Prompted to Perform: A 22% Lift for GPT-5-mini on Tau² Telecom

Using the Tau² telecom benchmark, the authors found GPT-5-mini’s baseline pass rate was 55%. By having Claude rewrite domain policies into clear, step-by-step prompts with decision trees and explicit tool instructions, the model’s pass^1 rose to 0.675 (+22.73%) and pass^2 to 0.5 (+25%).
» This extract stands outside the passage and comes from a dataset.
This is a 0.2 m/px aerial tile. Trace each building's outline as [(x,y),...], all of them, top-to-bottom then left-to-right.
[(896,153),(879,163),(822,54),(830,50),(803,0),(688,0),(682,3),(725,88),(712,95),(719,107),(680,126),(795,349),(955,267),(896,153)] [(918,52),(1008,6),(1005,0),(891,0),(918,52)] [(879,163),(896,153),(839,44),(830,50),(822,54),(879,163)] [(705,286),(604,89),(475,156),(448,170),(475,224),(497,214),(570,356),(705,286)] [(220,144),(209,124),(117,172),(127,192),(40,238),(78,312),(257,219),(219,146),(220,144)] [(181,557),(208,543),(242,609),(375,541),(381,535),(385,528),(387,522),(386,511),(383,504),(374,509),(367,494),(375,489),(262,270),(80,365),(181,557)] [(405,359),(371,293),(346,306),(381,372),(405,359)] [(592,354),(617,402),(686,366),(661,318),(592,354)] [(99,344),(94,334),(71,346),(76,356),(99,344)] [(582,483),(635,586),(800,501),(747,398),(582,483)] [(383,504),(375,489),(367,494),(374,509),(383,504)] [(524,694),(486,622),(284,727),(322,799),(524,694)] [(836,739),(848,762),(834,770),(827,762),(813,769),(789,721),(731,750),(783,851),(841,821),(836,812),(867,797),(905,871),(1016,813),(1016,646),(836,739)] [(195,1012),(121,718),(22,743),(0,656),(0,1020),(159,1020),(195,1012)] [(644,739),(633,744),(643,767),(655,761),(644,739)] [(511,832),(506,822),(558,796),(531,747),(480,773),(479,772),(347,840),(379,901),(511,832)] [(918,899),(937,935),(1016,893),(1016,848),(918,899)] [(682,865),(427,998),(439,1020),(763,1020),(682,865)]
The approach also halved unsolved tasks and lifted GPT-5-mini above o3 while retaining its speed and cost advantages.

Key Points

Baseline GPT-5-mini achieved a 55% success rate on Tau²’s telecom_small tasks across 40 simulations.
Policy documents were rewritten by Claude into clear, stepwise checklists with decision trees, explicit tool usage, binary conditions, and verification steps.
The prompt rewrite improved pass^1 from 0.55 to 0.675 (+22.73%) and pass^2 from 0.4 to 0.5 (+25%).
Previously unsolved tasks were halved (from 6 to 3), showing the agent could now handle cases it consistently failed before.
Optimized GPT-5-mini outperformed o3 (~58%) and approached GPT-5 performance while being faster and about five times cheaper.

Sentiment

Mixed to cautiously positive: interest in the approach and its results, but notable skepticism due to missing before/after prompts and concerns about baseline quality and reproducibility.

In Agreement

Structured, checklist-style prompts with decision trees, explicit tool calls, and binary conditions can materially improve smaller models’ reliability.
Using a stronger LLM to rewrite system or domain prompts is a practical, high-leverage tactic (“free alpha”).
Reducing cognitive load and ambiguity through prerequisites, error handling, and verification steps is beneficial for agent performance.
Further gains might be achievable by iteratively refining prompts against the hardest failure cases.

Opposed

The absence of before/after prompts undermines credibility and reproducibility; results are hard to trust without direct evidence.
Many of the cited techniques are standard prompt-engineering practices, so the improvement may reflect a weak baseline rather than a novel approach.
Skepticism that gains are generalizable without clearer methodology and transparency about the original prompt and constraints.